The convicts were mainly employed in making nails, and at the slightest appearance of idleness or insubordination, the soldiers would “beat them like dogs.” When they weren’t making nails, the convicts engaged in “every species of villainy, which they could possibly perpetrate with impunity, such as cursing, swearing, cheating, lying, quarrelling and stealing from one another.”
Life was hard at the Castle. At the end of the workday, Tufts slept on the prison floor with just a tattered rug or blanket for warmth. The coarse bread and tainted “bullock’s heads” served to him evoked such nausea that it was difficult for him to swallow enough of the food to sustain him. When Tufts broke his arm, no doctor attended him, so he had to let it heal on his own. And the frost and snow on his bare feet in winter caused his skin and nails to drop off.
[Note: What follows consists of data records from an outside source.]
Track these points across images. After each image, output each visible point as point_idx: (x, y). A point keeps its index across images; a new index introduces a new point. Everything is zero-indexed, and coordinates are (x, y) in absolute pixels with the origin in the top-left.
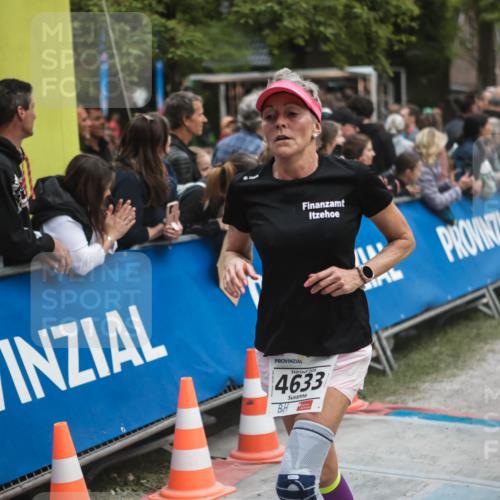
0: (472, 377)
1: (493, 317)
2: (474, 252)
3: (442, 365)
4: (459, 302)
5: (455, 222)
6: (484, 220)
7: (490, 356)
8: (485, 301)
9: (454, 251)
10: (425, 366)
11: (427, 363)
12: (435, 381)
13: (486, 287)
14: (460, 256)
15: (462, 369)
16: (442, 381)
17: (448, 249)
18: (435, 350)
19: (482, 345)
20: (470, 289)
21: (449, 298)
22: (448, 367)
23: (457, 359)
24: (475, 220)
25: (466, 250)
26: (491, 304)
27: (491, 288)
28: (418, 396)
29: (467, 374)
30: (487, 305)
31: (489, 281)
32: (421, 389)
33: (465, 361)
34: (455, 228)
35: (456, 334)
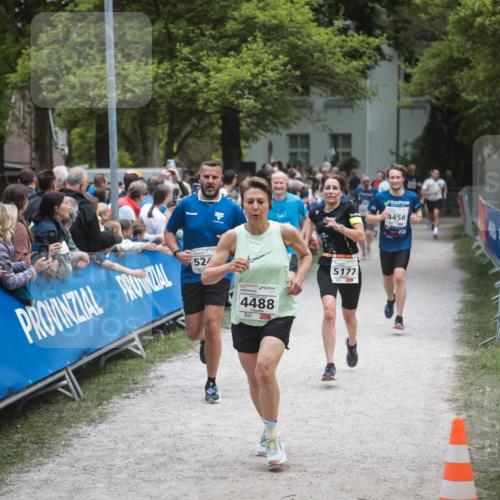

As the summer of 1794 rolled around, Tufts heard preparations for the Fourth of July, but since prisoners were denied participating in this celebration of American freedom, the holiday only heightened awareness of his confinement. Tufts realized that he had yet to try escaping from the island. By this time, Tufts had earned the trust of one of the officers, who gave him full license to move around the twenty-acre island. Tufts casually wandered to the edge of the isle, covered his head with some tufts of tall grass, and went out into the ocean in an attempt to swim to freedom. Unfortunately, a soldier spotted him from the watch tower, and Tufts’s escape attempt ended in failure when a group of soldiers pulled Tufts out of the water and onto their boat in a state as “sleek as a half drowned rat, and shivering with the cold.”
Tufts’s confinement at the Castle continued until 1798, when a transfer of ownership over the island from the Commonwealth of Massachusetts to the U.S. Government necessitated the removal of the convicts. Tufts was put in the Salem jail, and it was not long before he discovered a fault in the wall of his cell and escaped.
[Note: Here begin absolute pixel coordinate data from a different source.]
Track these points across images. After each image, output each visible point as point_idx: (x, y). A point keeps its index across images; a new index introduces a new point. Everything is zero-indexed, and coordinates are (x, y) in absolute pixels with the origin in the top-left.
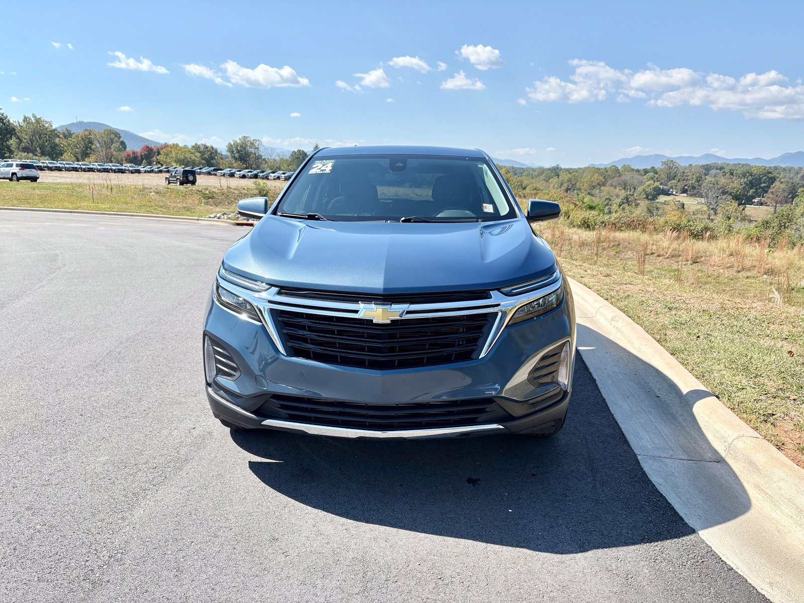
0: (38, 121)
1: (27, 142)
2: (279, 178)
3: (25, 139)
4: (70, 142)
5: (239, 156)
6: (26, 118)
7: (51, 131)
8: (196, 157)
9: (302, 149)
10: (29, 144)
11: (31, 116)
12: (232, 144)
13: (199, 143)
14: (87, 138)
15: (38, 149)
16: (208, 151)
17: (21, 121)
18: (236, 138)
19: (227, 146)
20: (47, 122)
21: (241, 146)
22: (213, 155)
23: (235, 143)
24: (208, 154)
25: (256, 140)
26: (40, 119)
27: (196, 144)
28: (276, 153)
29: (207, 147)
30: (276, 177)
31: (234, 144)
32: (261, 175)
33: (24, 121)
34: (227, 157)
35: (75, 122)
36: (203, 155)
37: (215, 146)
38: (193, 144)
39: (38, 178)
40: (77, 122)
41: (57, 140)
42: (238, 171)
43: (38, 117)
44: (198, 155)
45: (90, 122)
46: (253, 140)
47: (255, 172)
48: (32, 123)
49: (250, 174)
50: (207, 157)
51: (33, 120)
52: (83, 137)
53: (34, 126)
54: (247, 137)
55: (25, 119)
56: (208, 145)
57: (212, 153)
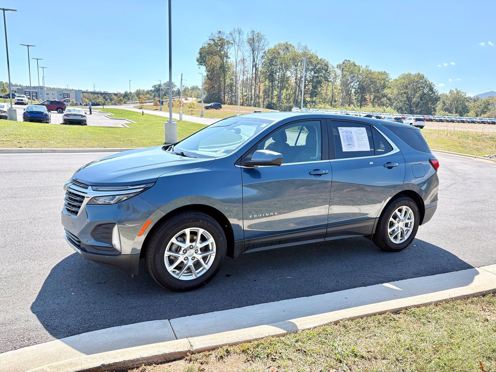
0: (458, 92)
1: (448, 105)
3: (448, 103)
4: (476, 105)
6: (451, 91)
7: (464, 98)
10: (449, 106)
11: (454, 90)
14: (487, 102)
15: (454, 109)
17: (448, 93)
20: (463, 93)
26: (459, 91)
33: (450, 93)
35: (488, 92)
39: (424, 126)
40: (489, 92)
41: (467, 104)
51: (455, 92)
52: (485, 101)
53: (455, 95)
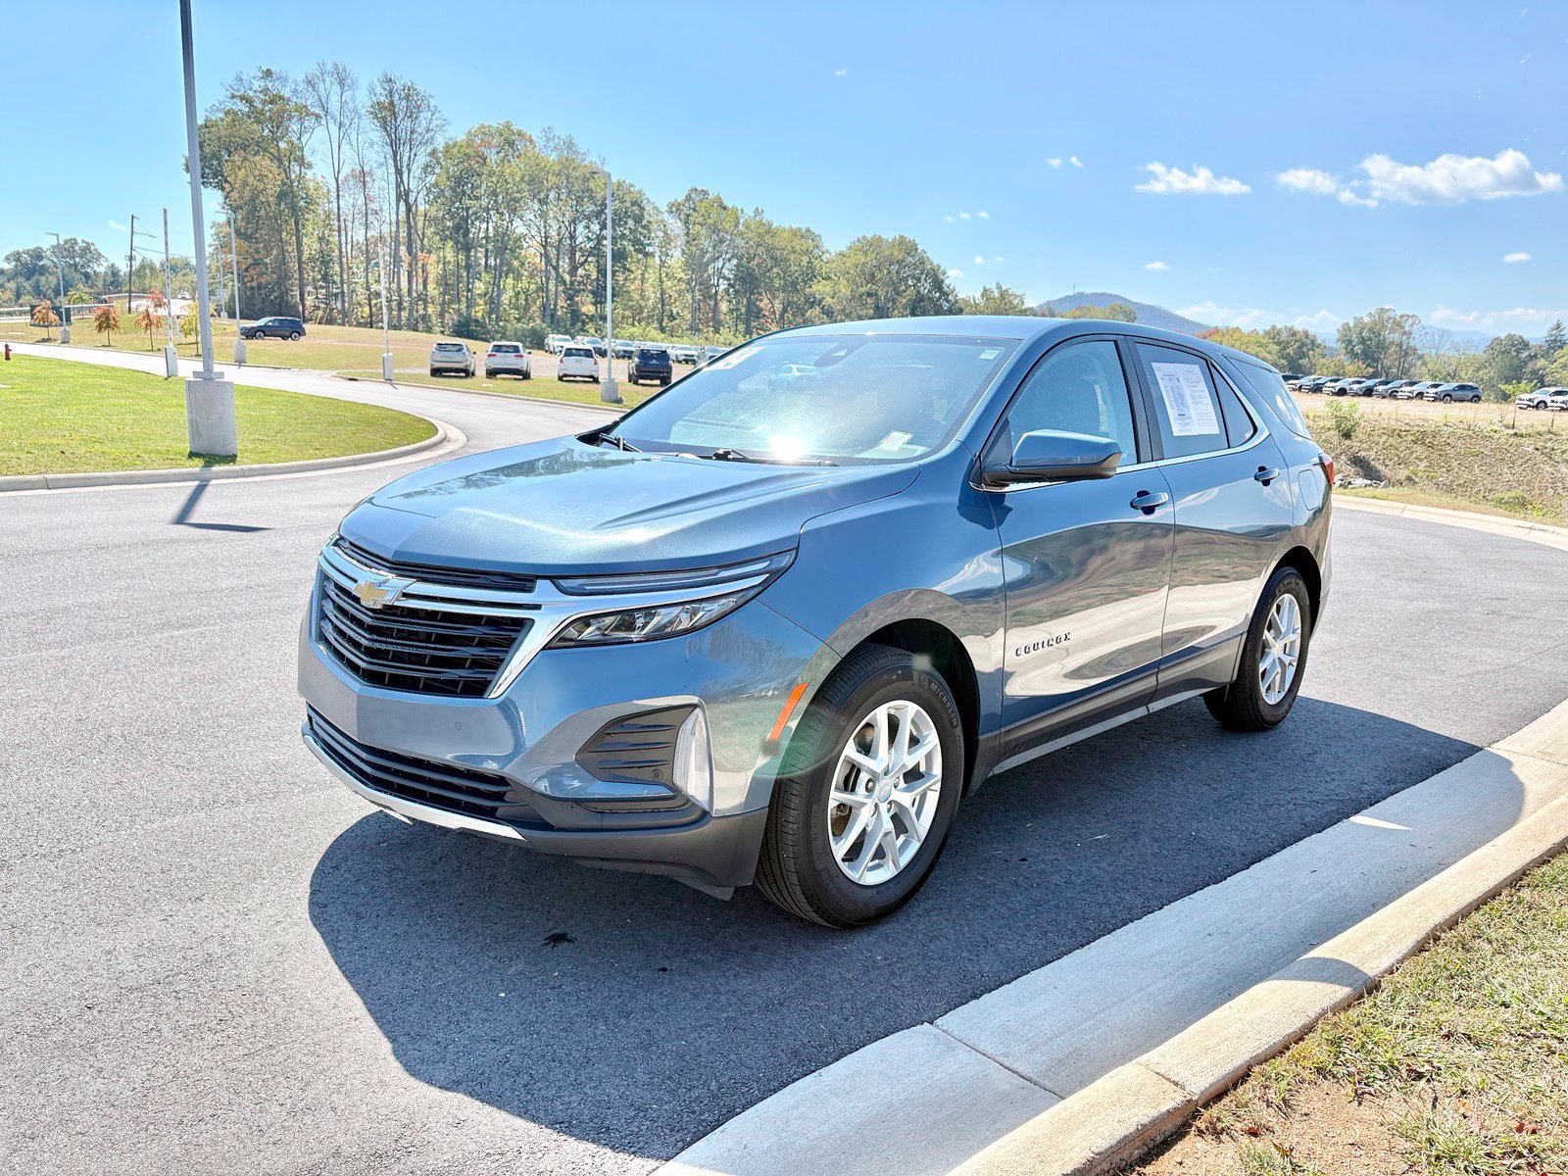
0: (1003, 295)
2: (1420, 395)
5: (1364, 352)
6: (986, 290)
7: (1020, 312)
8: (1270, 353)
9: (1518, 334)
11: (993, 287)
12: (1351, 325)
13: (1279, 326)
16: (1296, 341)
17: (978, 295)
18: (1360, 311)
19: (1338, 330)
20: (1016, 296)
21: (1371, 330)
22: (1305, 349)
23: (1358, 321)
24: (1296, 346)
25: (1408, 316)
26: (1006, 291)
27: (1273, 328)
28: (1452, 342)
29: (1295, 334)
30: (1415, 394)
31: (1356, 326)
32: (1380, 388)
33: (983, 295)
34: (1333, 353)
35: (1072, 294)
36: (1285, 348)
37: (1312, 331)
38: (1268, 328)
40: (1074, 295)
42: (1331, 381)
43: (1003, 289)
44: (1275, 348)
45: (1096, 294)
46: (1401, 317)
47: (1370, 383)
48: (994, 299)
49: (1356, 387)
50: (1291, 352)
51: (997, 294)
53: (996, 303)
54: (1387, 311)
55: (985, 292)
56: (1299, 327)
57: (1303, 344)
Tufts returned to his hometown of Lee, NH only to discover that his family had moved to Maine. But Tufts tracked them down and resolved never to steal again, a vow he claims in his narrative to have followed ever since.
While in retirement from his criminal life, Tufts learned that his old associate, James Dennis, with whom he had broken into Mr. Pickard’s shop, had died. Dennis had been picked up for house breaking, and while the sheriff and keepers were escorting him to prison, Dennis attempted an escape. He jumped into a raging river, but the manacles around his wrists prevented him from swimming, and he drowned.
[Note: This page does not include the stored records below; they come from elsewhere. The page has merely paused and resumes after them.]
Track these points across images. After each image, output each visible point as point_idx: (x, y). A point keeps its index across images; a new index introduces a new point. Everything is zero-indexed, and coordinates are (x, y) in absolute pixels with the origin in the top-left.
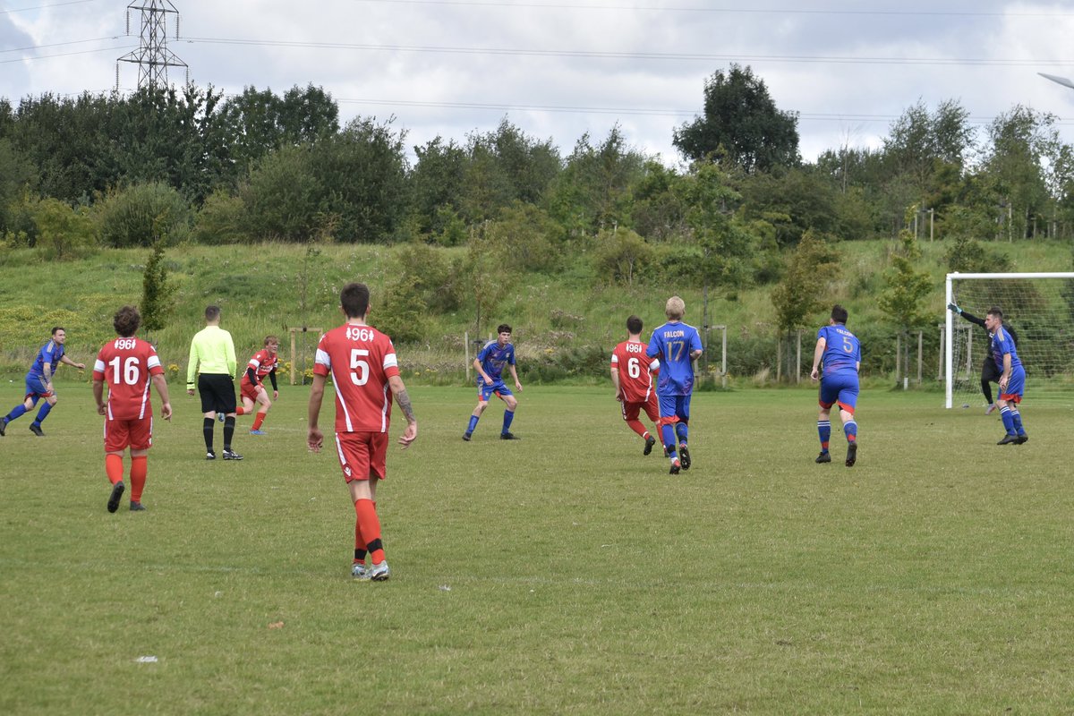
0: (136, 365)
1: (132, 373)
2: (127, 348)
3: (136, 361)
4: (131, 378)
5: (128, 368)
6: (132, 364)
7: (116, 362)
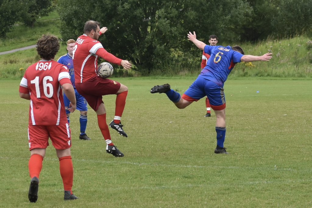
0: (50, 82)
1: (48, 88)
2: (45, 69)
3: (51, 79)
4: (48, 93)
5: (45, 85)
6: (48, 81)
7: (36, 81)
At the end of his narrative, Tufts thanks those who treated him well at the Castle, forgives those who did not treat him well, and expresses hope that those he wronged will forgive him. But he not so convincingly ends his book, “Heaven grant, I may do no more wickedly.”
- Tufts, Henry. A Narrative of the Life, Adventures, Travels, and Sufferings of Henry Tufts. Dover, NH: Samuel Bragg, 1807. Database: America’s Historical Newspapers, Readex/Newsbank.
- Williams, Daniel E. “Doctor, Preacher, Soldier, Thief: A New World of Possibilities in the Rogue Narrative of Henry Tufts.” Early American Literature 19.1 (Spring, 1984): 3-20.